Неадекватность очень характерная. Terrible значит не только «страшный, ужасающий», но и попросту «плохой, негодный». Можно, например, сказать, что погода (еда, поездка…) была terrible — в самом обыденном смысле, без налета трагедийности. То есть гамма значений слова terrible отчетливо негативна, но не целиком возвышенна.

Напротив, русское прилагательное grozny — и, соответственно, прозвище Ивана, объясняю я, — родственно словам гроза (в обоих значениях), угроза, грозить, то есть «thunderstorm», «menace», «threat», «to threaten». Его смысл неизменно серьезен, масштабен, нешуточен, но, как ни странно, объективен и, пожалуй, невольно позитивен. Даже не сулящий ничего хорошего грозный враг звучит вчуже уважительно. В приложении же к вождю, царю, повелителю эпитет Грозный теряет последние намеки на недовольство. Причем не потому, чтобы речь шла об угрозе исключительно для врагов — отнюдь нет, а потому, что «русские» (здесь мне приходится с извинениями за неполиткорректность прибегнуть к этническому стереотипу) уважают только силу, жаждут твердой руки, любят палку, считают, что раз бьет, значит, любит, и вообще, бей своих, чтобы чужие боялись.

Иными словами, Иван Грозный — прозвище не оскорбительное, а почтительное, хвалебное, любовное. Так что правильнее был бы перевод типа Ivan the Terrific — если бы terrific не утратило полностью свои «ужасные» обертоны, превратившись в сугубо восхищенную характеристику. Или, еще лучше, Ivan the Awesome, — если бы awesome, которое в литературном языке значит «внушающий благоговейный трепет», не значило на молодежном жаргоне «отлично, потрясно, клёво, круто». Зато, продолжаю я, можно видеть, что и в английской семантике от «страха» до «восхищения» всего один шаг. Тем более — в русской, что позволяет перейти к разговору об отсутствии в России традиций плюрализма, демократии и прав человека, а там и к нынешней реставрации авторитарного режима и реабилитации Сталина — «эффективного менеджера».

Что это с руки властям предержащим, понять нетрудно. Но даже и они упирают все-таки не на свирепость менеджера (поощрявшего восхваление Ивана Грозного и запретившего его проблематизацию Эйзенштейном), а на его якобы эффективность. Но что заставляет заглатывать эту наживку тех, кому ничего хорошего от такой эффективности ждать не приходится? Неужели загадочная русская душа буквально взывает о мучениях? Или дело в «стокгольмском синдроме», согласно которому заложники перенимают мировосприятие террористов?

…Здесь я оставлю в покое своих первокурсников и обращусь к периодически занимающей меня теме — ахматовской. Но не к смерти Гумилева, не к мытарствам их сына, не к Постановлению ЦК 1946 года и не к позднейшему культу самой Ахматовой, а к относительно вегетарианскому 1925 году.

Задачи:
1) Согласуются ли с текстом о прозвище Ивана Грозного следующие утверждения: (а) слово terrible можно применить к погоде в обыденном смысле; (б) автор считает прозвище Иван Грозный оскорбительным; (в) власти делают упор на свирепость «эффективного менеджера»? На каждое ответьте «да» или «нет» и приведите решающие слова текста дословно.
2) Процитируйте из текста о прозвище Ивана Грозного фрагмент, начиная со слов «Напротив, русское прилагательное» и заканчивая словами «чтобы чужие боялись.».
Отвечайте, опираясь только на исходный текст.

Материал:
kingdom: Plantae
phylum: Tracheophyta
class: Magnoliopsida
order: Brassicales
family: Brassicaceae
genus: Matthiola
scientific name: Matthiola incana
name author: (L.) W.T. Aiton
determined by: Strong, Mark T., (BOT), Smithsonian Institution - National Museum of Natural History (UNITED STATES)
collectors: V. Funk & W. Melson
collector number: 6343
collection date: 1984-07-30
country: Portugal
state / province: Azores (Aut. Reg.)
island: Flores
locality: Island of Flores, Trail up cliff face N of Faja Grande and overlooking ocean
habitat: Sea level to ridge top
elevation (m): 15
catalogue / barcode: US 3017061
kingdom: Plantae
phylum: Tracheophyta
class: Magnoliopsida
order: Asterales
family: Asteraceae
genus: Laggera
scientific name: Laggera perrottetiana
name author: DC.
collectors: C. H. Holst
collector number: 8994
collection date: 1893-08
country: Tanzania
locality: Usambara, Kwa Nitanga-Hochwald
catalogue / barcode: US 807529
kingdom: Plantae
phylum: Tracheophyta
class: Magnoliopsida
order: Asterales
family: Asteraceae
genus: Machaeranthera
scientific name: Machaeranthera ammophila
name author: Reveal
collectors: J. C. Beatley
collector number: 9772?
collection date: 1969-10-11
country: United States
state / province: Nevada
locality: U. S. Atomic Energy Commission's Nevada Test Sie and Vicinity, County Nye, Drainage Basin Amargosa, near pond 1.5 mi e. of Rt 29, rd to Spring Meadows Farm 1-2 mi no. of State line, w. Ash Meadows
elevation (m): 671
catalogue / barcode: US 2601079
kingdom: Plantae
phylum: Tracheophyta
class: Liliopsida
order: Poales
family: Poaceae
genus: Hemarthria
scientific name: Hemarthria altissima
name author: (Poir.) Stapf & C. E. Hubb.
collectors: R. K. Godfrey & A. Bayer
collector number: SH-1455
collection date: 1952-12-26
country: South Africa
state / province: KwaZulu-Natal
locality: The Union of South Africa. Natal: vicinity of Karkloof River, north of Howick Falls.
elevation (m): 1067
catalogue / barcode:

Ответы:
1)
(а) Да: «Можно, например, сказать, что погода (еда, поездка…) была terrible — в самом обыденном смысле».
(б) Нет: «Иван Грозный — прозвище не оскорбительное, а почтительное, хвалебное, любовное».
(в) Нет: «упирают все-таки не на свирепость менеджера».

2)
Напротив, русское прилагательное grozny — и, соответственно, прозвище Ивана, объясняю я, — родственно словам гроза (в обоих значениях), угроза, грозить, то есть «thunderstorm», «menace», «threat», «to threaten». Его смысл неизменно серьезен, масштабен, нешуточен, но, как ни странно, объективен и, пожалуй, невольно позитивен. Даже не сулящий ничего хорошего грозный враг звучит вчуже уважительно. В приложении же к вождю, царю, повелителю эпитет Грозный теряет последние намеки на недовольство. Причем не потому, чтобы речь шла об угрозе исключительно для врагов — отнюдь нет, а потому, что «русские» (здесь мне приходится с извинениями за неполиткорректность прибегнуть к этническому стереотипу) уважают только силу, жаждут твердой руки, любят палку, считают, что раз бьет, значит, любит, и вообще, бей своих, чтобы чужие боялись.